--- WHAT IS BEING ASKED ---
From the records below, copy each line in which the string "wrist" occurs.

--- RECORDS PROVIDED ---
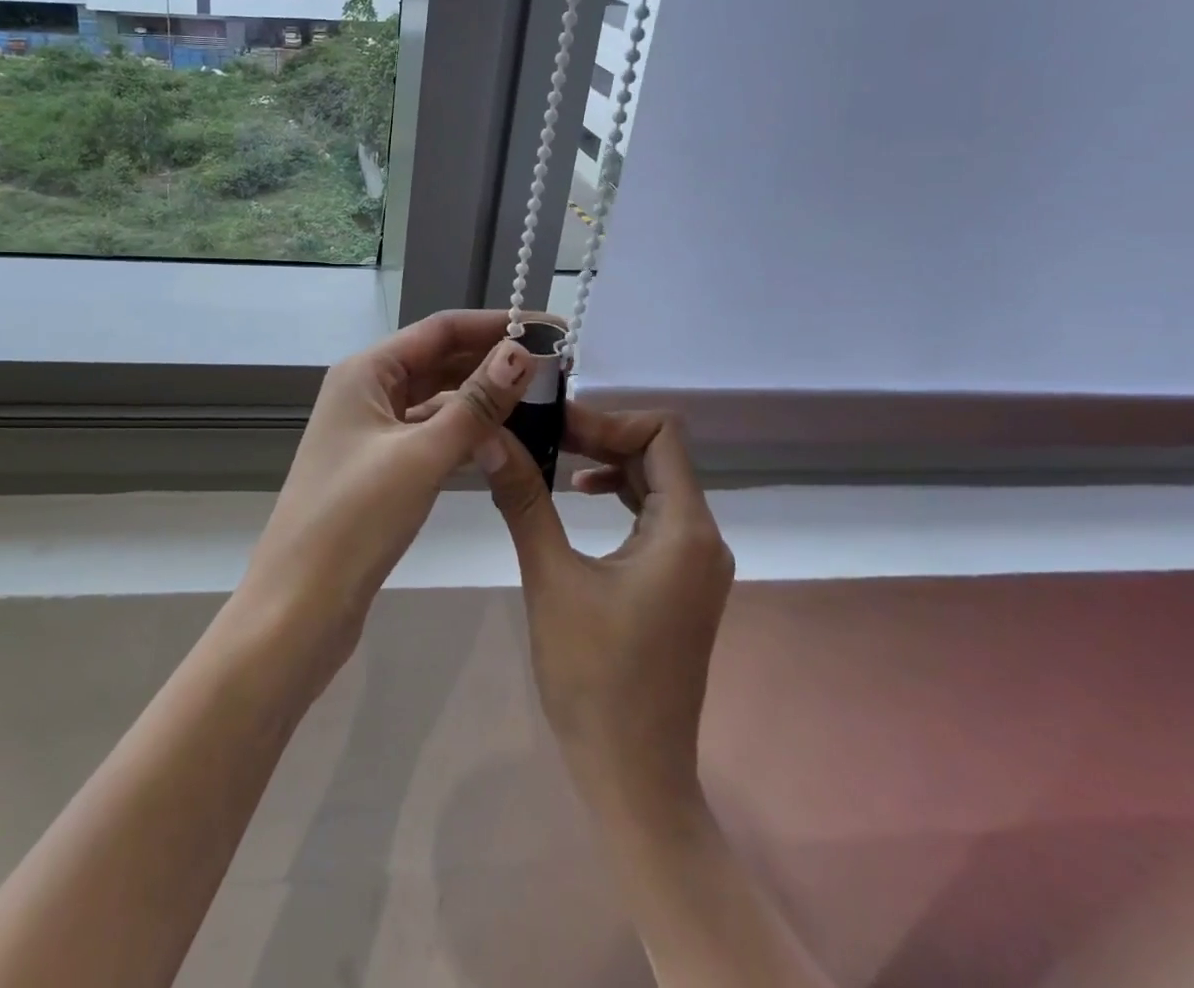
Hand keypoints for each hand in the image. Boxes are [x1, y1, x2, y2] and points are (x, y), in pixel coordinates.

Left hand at [239, 310, 536, 684]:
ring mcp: (371, 431)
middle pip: (438, 360)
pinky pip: (430, 434)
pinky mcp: (380, 468)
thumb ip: (475, 404)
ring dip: (482, 398)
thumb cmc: (354, 519)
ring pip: (436, 400)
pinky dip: (465, 433)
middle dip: (493, 361)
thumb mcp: (421, 456)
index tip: (550, 330)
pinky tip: (502, 441)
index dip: (496, 325)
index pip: (440, 329)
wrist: (298, 606)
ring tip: (541, 401)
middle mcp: (366, 391)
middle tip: (557, 369)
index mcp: (365, 372)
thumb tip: (520, 352)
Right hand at [476, 406, 731, 819]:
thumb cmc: (593, 678)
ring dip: (606, 463)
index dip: (607, 419)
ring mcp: (696, 563)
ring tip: (551, 459)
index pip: (660, 434)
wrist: (633, 775)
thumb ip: (524, 500)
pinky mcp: (681, 582)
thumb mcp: (551, 578)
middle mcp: (702, 537)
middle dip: (599, 436)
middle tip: (539, 434)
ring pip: (656, 483)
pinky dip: (617, 495)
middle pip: (657, 455)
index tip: (552, 424)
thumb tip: (490, 436)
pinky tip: (577, 499)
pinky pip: (653, 516)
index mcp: (685, 530)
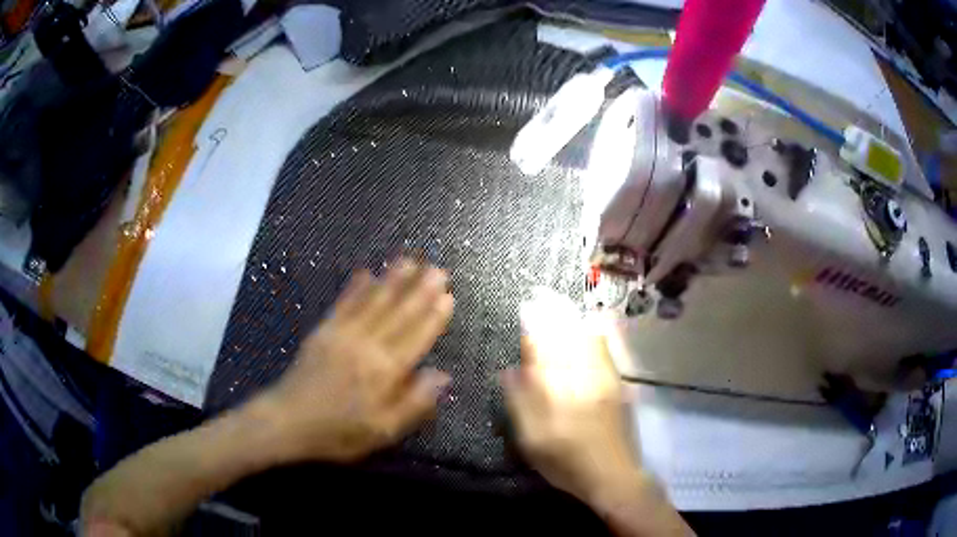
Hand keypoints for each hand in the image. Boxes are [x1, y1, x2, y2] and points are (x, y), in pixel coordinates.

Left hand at [247, 258, 454, 462]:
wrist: (287, 421)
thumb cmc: (338, 432)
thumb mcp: (383, 431)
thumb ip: (414, 403)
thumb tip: (442, 376)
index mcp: (384, 371)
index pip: (416, 337)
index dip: (433, 317)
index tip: (448, 296)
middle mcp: (367, 345)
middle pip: (398, 313)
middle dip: (420, 290)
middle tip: (437, 269)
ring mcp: (343, 334)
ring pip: (373, 301)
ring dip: (393, 280)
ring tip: (410, 261)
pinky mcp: (323, 330)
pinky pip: (344, 303)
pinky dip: (356, 287)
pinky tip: (366, 273)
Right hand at [502, 289, 635, 499]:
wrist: (611, 474)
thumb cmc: (566, 459)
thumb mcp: (531, 438)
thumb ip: (520, 401)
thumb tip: (509, 370)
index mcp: (559, 387)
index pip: (543, 346)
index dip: (532, 326)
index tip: (524, 307)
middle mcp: (584, 374)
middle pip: (568, 335)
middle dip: (553, 312)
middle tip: (540, 296)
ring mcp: (604, 377)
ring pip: (589, 337)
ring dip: (573, 319)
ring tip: (559, 306)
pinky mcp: (616, 383)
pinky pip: (606, 348)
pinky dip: (595, 332)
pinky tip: (590, 325)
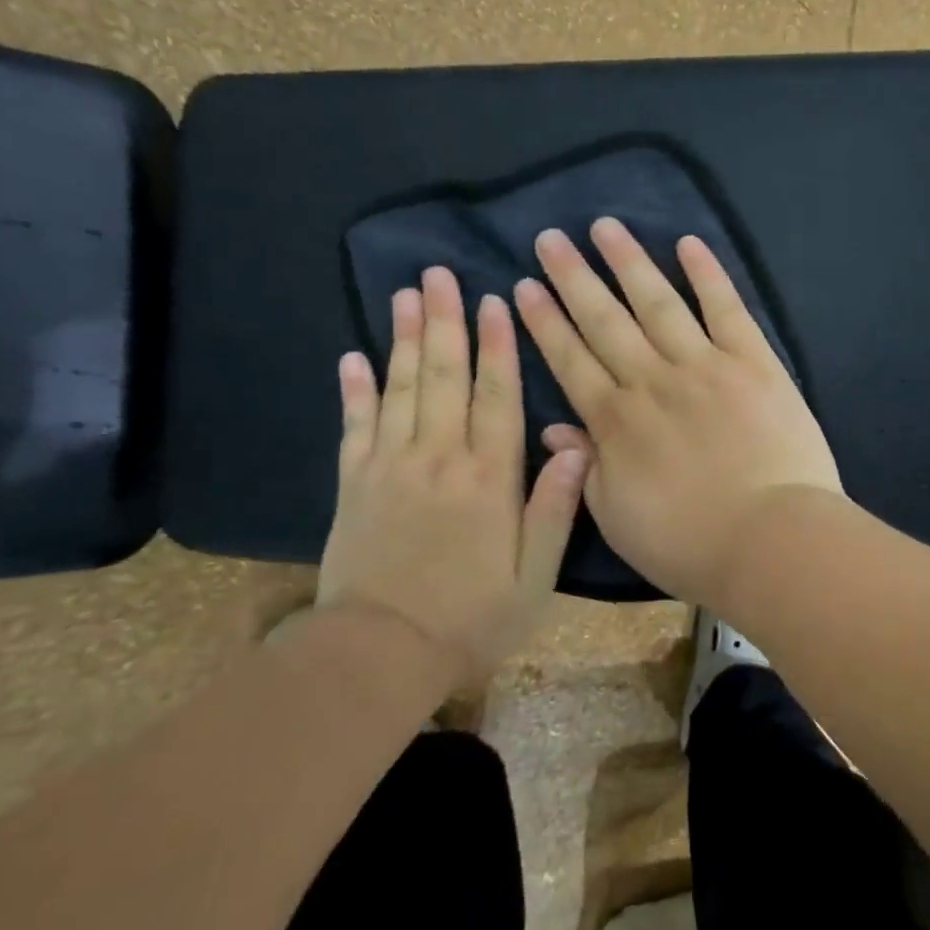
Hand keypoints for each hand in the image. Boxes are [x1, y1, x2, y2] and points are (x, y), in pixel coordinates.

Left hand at [317, 267, 588, 682]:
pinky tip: (354, 355)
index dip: (499, 347)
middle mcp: (438, 459)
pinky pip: (354, 425)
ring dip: (404, 339)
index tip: (496, 301)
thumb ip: (554, 508)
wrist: (380, 654)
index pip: (497, 397)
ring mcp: (389, 468)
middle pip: (444, 378)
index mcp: (489, 478)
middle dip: (446, 322)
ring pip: (399, 389)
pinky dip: (355, 389)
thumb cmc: (472, 617)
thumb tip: (577, 447)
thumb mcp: (534, 575)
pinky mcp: (352, 484)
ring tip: (406, 294)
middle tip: (440, 274)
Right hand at [512, 218, 841, 607]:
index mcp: (615, 421)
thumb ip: (585, 468)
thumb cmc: (689, 543)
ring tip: (604, 227)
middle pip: (605, 320)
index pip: (570, 360)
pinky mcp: (753, 362)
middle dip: (574, 278)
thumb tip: (554, 429)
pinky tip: (687, 244)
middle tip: (550, 239)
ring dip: (629, 262)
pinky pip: (726, 309)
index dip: (545, 323)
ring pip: (658, 302)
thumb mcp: (616, 518)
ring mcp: (704, 365)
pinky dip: (707, 274)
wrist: (770, 539)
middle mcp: (652, 381)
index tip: (523, 288)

--- PROBLEM SOLUTION ---
wrist: (298, 606)
wrist: (633, 775)
wrist: (287, 421)
wrist: (611, 474)
wrist: (380, 654)
wrist: (770, 539)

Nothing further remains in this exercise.